I don’t know about you, but if I am in the driving seat, I prefer to be master of my own ship and responsible for my actions, rather than engage in an unedifying tussle with a conscience-less robot used to getting its own way.
Why do we need intelligent speed assistance? The European Commission says it will make our roads safer. Well, yes. That must be part of it. But isn’t this another case of the intrusive nanny state (in this instance, superstate) using dubious arguments to extend its reach into our lives?
For the truth is that in the UK, and some other European countries, accident and fatality rates have fallen dramatically in recent years as cars have become safer and drivers more conscientious and aware of potential dangers.
Between 2000 and 2017, the number of annual road deaths in this country almost halved from 3,409 to 1,793. This is attributable to factors including the increasing prevalence of airbags, better-built cars and a reduction in drink-driving.
Going back much further, there were 8,609 motor fatalities in 1940, when there were about two million vehicles on the roads, compared with 32 million today. The chance of dying in a motor accident is a tiny fraction of what it was 80 years ago.
This has been achieved as a result of safety measures introduced by car manufacturers, through public education, and by legislation outlawing drink-driving and making the wearing of seat belts compulsory. There hasn’t been a robot in sight.
And, interestingly, road safety is one area in which this country has excelled in comparison with its EU counterparts. The rate of traffic accident fatalities is about twice as high in France and Italy, and roughly four times as high in Bulgaria and Romania.
This is no cause for smugness and no doubt further improvements can be made.

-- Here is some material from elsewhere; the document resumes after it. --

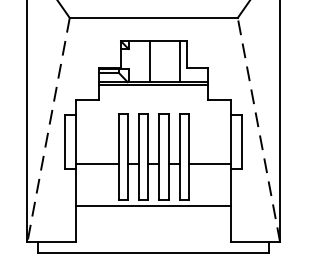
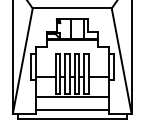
line: (47, 130) -> (22, 61), dashed -> solid
line: (258, 130) -> (121, 61), dashed -> solid
line: (152, 234) -> (71, 110), added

But why must this be done by taking responsibility away from human drivers and putting it in the hands of robots?
Brussels is not famous for upholding individual freedom. If it wants to tackle significantly worse traffic fatalities throughout most of the EU by giving power to Big Brother, there is absolutely nothing any of us can do about it.
But I find it pretty depressing that our Government should simply roll over and go along with these coercive measures in a post-Brexit world, presuming we ever inhabit one.
I can see no advantage in such an approach, except perhaps that the Government could no longer rely on ubiquitous speed cameras for tens of millions of pounds of income. You can’t easily fine a robot-controlled car for crawling along below the speed limit.
In every other way, the EU proposals are meddling and presumptuous. Leave people in the driving seat. Let men and women be responsible for their actions. And keep robots, German or otherwise, in a strictly advisory capacity.